All of the entries must be reproduced exactly, with no images carried over.

##### Records

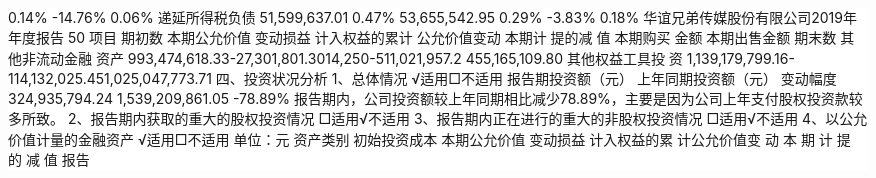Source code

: 0.14%
-14.76%
0.06%
递延所得税负债
51,599,637.01
0.47%
53,655,542.95
0.29%
-3.83%
0.18%
华谊兄弟传媒股份有限公司2019年年度报告
50
项目
期初数
本期公允价值
变动损益
计入权益的累计
公允价值变动
本期计
提的减
值
本期购买
金额
本期出售金额
期末数
其他非流动金融
资产
993,474,618.33-27,301,801.3014,250-511,021,957.2
455,165,109.80
其他权益工具投
资
1,139,179,799.16-114,132,025.451,025,047,773.71
四、投资状况分析
1、总体情况
√适用□不适用
报告期投资额（元）
上年同期投资额（元）
变动幅度
324,935,794.24
1,539,209,861.05
-78.89%
报告期内，公司投资额较上年同期相比减少78.89%，主要是因为公司上年支付股权投资款较多所致。
2、报告期内获取的重大的股权投资情况
□适用√不适用
3、报告期内正在进行的重大的非股权投资情况
□适用√不适用
4、以公允价值计量的金融资产
√适用□不适用
单位：元
资产类别
初始投资成本
本期公允价值
变动损益
计入权益的累
计公允价值变
动
本
期
计
提
的
减
值
报告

##########

_Written answer:_
Source code

: 0.14%
-14.76%
0.06%
递延所得税负债
51,599,637.01
0.47%
53,655,542.95
0.29%
-3.83%
0.18%
华谊兄弟传媒股份有限公司2019年年度报告
50
项目
期初数
本期公允价值
变动损益
计入权益的累计
公允价值变动
本期计
提的减
值
本期购买
金额
本期出售金额
期末数
其他非流动金融
资产
993,474,618.33-27,301,801.3014,250-511,021,957.2
455,165,109.80
其他权益工具投
资
1,139,179,799.16-114,132,025.451,025,047,773.71
四、投资状况分析
1、总体情况
√适用□不适用
报告期投资额（元）
上年同期投资额（元）
变动幅度
324,935,794.24
1,539,209,861.05
-78.89%
报告期内，公司投资额较上年同期相比减少78.89%，主要是因为公司上年支付股权投资款较多所致。
2、报告期内获取的重大的股权投资情况
□适用√不适用
3、报告期内正在进行的重大的非股权投资情况
□适用√不适用
4、以公允价值计量的金融资产
√适用□不适用
单位：元
资产类别
初始投资成本
本期公允价值
变动损益
计入权益的累
计公允价值变
动
本
期
计
提
的
减
值
报告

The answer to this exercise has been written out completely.